Внизу у реки было тише. Снег перестал идти. Временами по земле радостно проползали светлые лучи солнца, становилось по-особому хорошо: яркими пятнами, как на прекрасной картине, выступали желтая листва, затихшие мокрые деревья, поникшая трава, строгие темные скалы, бегущая по камням речка, обнесенная широко разметавшимися ковыльными холмами. Я искал и ждал вальдшнепов, но меня снова отвлекли кряковые селезни, тяжело взлетевшие из-под черного утеса. Один из них стал моей добычей.
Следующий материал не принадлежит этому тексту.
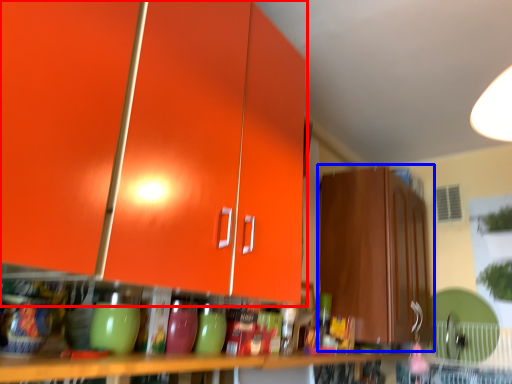
Question: Which object appears closest to the camera in this image, cabinetry (highlighted by a red box) or cabinetry (highlighted by a blue box)?

Choices:
 (A) cabinetry
 (B) cabinetry

Answer: (A)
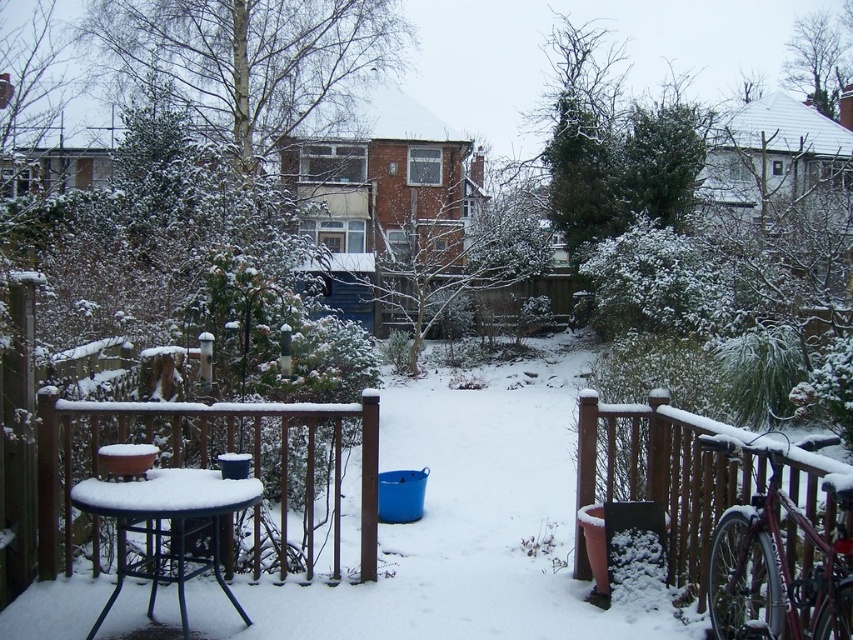
Question: Is brown wooden fence at center smaller than black metal table at lower left?

Choices:
 (A) yes
 (B) no

Answer: (B)

Question: Which object is farther from the camera taking this photo?

Choices:
 (A) brown wooden fence at lower right
 (B) black metal table at lower left

Answer: (B)

Question: Which point is closer to the camera taking this photo?

Choices:
 (A) (151, 525)
 (B) (44, 563)

Answer: (A)

Question: From the image, what is the correct spatial relationship of brown wooden fence at lower right in relation to black metal table at lower left?

Choices:
 (A) right
 (B) left

Answer: (A)

Question: Can you confirm if brown wooden fence at center is smaller than black metal table at lower left?

Choices:
 (A) yes
 (B) no

Answer: (B)

Question: Estimate the real-world distances between objects in this image. Which object is farther from the black metal table at lower left?

Choices:
 (A) brown wooden fence at lower right
 (B) brown wooden fence at center

Answer: (A)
От выстрела выскочил из-под берега крепко порыжевший русак и споро замаячил вверх по россыпи. Настигнутый выстрелом, скатился вниз по камням и шлепнулся в воду, испортив пушистую шкурку. Цезарь горячо рыскал по берегу. Неожиданно застопорил перед небольшой котловиной у берез. Оттуда мягко вспорхнули два вальдшнепа. Я выстрелил. Птицы, перегоняясь, звонко щелкая крыльями, унеслись за деревья. Цезарь вопрошающе глянул на меня. «Ищи, Цезарь, ищи!». Собака поняла. Умерив свой бег, она осторожно обнюхивала прибрежные лужайки. У трех березок приостановилась, круто перебросила корпус влево. Стойка ее была тиха и сдержанна. Она как бы задумалась над умирающей листвой, не зная, что делать. Вальдшнеп взлетел вверх стремительно быстро. Раскинул широко острые крылья, чтобы выпрямить лет. Именно в этот момент я и ударил его. Птица вскинулась комом, поджав крылья, и так же стремительно, как поднялась, сунулась на землю. Я видел, что вальдшнеп убит наповал, но Цезарь обежал лужайку и не причуял его. Волнуясь, я принялся сам за поиски. Я точно заметил, куда упала птица, и встал на колени, рассматривая листву. Цезарь бегал вокруг меня: вальдшнеп провалился сквозь землю. Прошла мучительная для меня минута. Цезарь, разуверившись, перестал искать. Я готов был плакать и кричал раздраженно: «Цезарь, ищи! Тут ищи!» И вдруг я увидал вальдшнепа. Он лежал на листве оранжевым брюшком вверх, сложив аккуратно лапки. Его трудно было отличить от золотисто-желтой поверхности земли. Большие, темные, еще не угасшие глаза его, посаженные по-особому, смотрели назад — к затылку. Оперение его было волнующе скромно и красиво. Так убит был мною первый вальдшнеп.